▶ [Stored data entries]
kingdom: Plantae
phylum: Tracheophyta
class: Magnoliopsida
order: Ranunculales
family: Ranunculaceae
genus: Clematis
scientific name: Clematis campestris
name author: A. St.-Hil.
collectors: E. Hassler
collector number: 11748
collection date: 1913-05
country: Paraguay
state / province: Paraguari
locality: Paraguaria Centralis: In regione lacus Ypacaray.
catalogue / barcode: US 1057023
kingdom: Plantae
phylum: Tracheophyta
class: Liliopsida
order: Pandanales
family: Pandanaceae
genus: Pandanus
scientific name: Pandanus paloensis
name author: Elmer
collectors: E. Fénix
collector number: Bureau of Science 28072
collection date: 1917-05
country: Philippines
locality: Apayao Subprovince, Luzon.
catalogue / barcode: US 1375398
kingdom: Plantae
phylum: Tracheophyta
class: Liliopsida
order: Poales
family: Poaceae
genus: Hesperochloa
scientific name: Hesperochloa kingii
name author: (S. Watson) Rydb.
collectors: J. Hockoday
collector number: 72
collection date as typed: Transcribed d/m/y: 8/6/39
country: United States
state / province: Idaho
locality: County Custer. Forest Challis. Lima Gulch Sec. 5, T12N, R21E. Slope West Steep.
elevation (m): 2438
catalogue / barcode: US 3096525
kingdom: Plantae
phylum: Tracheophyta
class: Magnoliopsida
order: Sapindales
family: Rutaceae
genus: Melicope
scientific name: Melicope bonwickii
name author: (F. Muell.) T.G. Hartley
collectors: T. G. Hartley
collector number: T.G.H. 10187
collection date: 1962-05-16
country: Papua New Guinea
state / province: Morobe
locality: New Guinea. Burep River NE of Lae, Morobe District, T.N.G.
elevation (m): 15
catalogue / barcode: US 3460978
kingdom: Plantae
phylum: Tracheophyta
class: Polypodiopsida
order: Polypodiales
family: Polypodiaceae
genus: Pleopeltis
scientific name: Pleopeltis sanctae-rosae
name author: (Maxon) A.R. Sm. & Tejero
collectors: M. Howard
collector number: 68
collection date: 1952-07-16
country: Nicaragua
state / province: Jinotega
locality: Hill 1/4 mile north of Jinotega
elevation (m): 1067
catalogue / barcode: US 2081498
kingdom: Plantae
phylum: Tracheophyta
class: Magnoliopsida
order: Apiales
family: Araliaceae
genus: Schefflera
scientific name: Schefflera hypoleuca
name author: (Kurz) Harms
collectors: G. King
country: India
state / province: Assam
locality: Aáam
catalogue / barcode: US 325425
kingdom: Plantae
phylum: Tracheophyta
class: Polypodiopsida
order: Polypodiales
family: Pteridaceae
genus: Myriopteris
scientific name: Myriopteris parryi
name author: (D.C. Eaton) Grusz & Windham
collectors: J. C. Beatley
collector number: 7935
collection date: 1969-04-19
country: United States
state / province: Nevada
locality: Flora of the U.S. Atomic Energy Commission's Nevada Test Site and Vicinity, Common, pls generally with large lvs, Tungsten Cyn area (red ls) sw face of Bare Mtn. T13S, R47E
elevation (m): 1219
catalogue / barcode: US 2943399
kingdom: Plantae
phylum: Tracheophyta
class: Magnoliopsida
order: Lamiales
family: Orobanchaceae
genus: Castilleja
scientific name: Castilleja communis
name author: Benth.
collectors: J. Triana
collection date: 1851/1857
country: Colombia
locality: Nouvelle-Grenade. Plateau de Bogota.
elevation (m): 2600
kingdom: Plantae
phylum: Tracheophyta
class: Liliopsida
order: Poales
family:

▶ [Problem to solve] Transcribe every line of the material above, reproducing each field name and value without any change.

▶ [Output of the task]
kingdom: Plantae
phylum: Tracheophyta
class: Magnoliopsida
order: Ranunculales
family: Ranunculaceae
genus: Clematis
scientific name: Clematis campestris
name author: A. St.-Hil.
collectors: E. Hassler
collector number: 11748
collection date: 1913-05
country: Paraguay
state / province: Paraguari
locality: Paraguaria Centralis: In regione lacus Ypacaray.
catalogue / barcode: US 1057023
kingdom: Plantae
phylum: Tracheophyta
class: Liliopsida
order: Pandanales
family: Pandanaceae
genus: Pandanus
scientific name: Pandanus paloensis
name author: Elmer
collectors: E. Fénix
collector number: Bureau of Science 28072
collection date: 1917-05
country: Philippines
locality: Apayao Subprovince, Luzon.
catalogue / barcode: US 1375398
kingdom: Plantae
phylum: Tracheophyta
class: Liliopsida
order: Poales
family: Poaceae
genus: Hesperochloa
scientific name: Hesperochloa kingii
name author: (S. Watson) Rydb.
collectors: J. Hockoday
collector number: 72
collection date as typed: Transcribed d/m/y: 8/6/39
country: United States
state / province: Idaho
locality: County Custer. Forest Challis. Lima Gulch Sec. 5, T12N, R21E. Slope West Steep.
elevation (m): 2438
catalogue / barcode: US 3096525
kingdom: Plantae
phylum: Tracheophyta
class: Magnoliopsida
order: Sapindales
family: Rutaceae
genus: Melicope
scientific name: Melicope bonwickii
name author: (F. Muell.) T.G. Hartley
collectors: T. G. Hartley
collector number: T.G.H. 10187
collection date: 1962-05-16
country: Papua New Guinea
state / province: Morobe
locality: New Guinea. Burep River NE of Lae, Morobe District, T.N.G.
elevation (m): 15
catalogue / barcode: US 3460978
kingdom: Plantae
phylum: Tracheophyta
class: Polypodiopsida
order: Polypodiales
family: Polypodiaceae
genus: Pleopeltis
scientific name: Pleopeltis sanctae-rosae
name author: (Maxon) A.R. Sm. & Tejero
collectors: M. Howard
collector number: 68
collection date: 1952-07-16
country: Nicaragua
state / province: Jinotega
locality: Hill 1/4 mile north of Jinotega
elevation (m): 1067
catalogue / barcode: US 2081498
kingdom: Plantae
phylum: Tracheophyta
class: Magnoliopsida
order: Apiales
family: Araliaceae
genus: Schefflera
scientific name: Schefflera hypoleuca
name author: (Kurz) Harms
collectors: G. King
country: India
state / province: Assam
locality: Aáam
catalogue / barcode: US 325425
kingdom: Plantae
phylum: Tracheophyta
class: Polypodiopsida
order: Polypodiales
family: Pteridaceae
genus: Myriopteris
scientific name: Myriopteris parryi
name author: (D.C. Eaton) Grusz & Windham
collectors: J. C. Beatley
collector number: 7935
collection date: 1969-04-19
country: United States
state / province: Nevada
locality: Flora of the U.S. Atomic Energy Commission's Nevada Test Site and Vicinity, Common, pls generally with large lvs, Tungsten Cyn area (red ls) sw face of Bare Mtn. T13S, R47E
elevation (m): 1219
catalogue / barcode: US 2943399
kingdom: Plantae
phylum: Tracheophyta
class: Magnoliopsida
order: Lamiales
family: Orobanchaceae
genus: Castilleja
scientific name: Castilleja communis
name author: Benth.
collectors: J. Triana
collection date: 1851/1857
country: Colombia
locality: Nouvelle-Grenade. Plateau de Bogota.
elevation (m): 2600
kingdom: Plantae
phylum: Tracheophyta
class: Liliopsida
order: Poales
family:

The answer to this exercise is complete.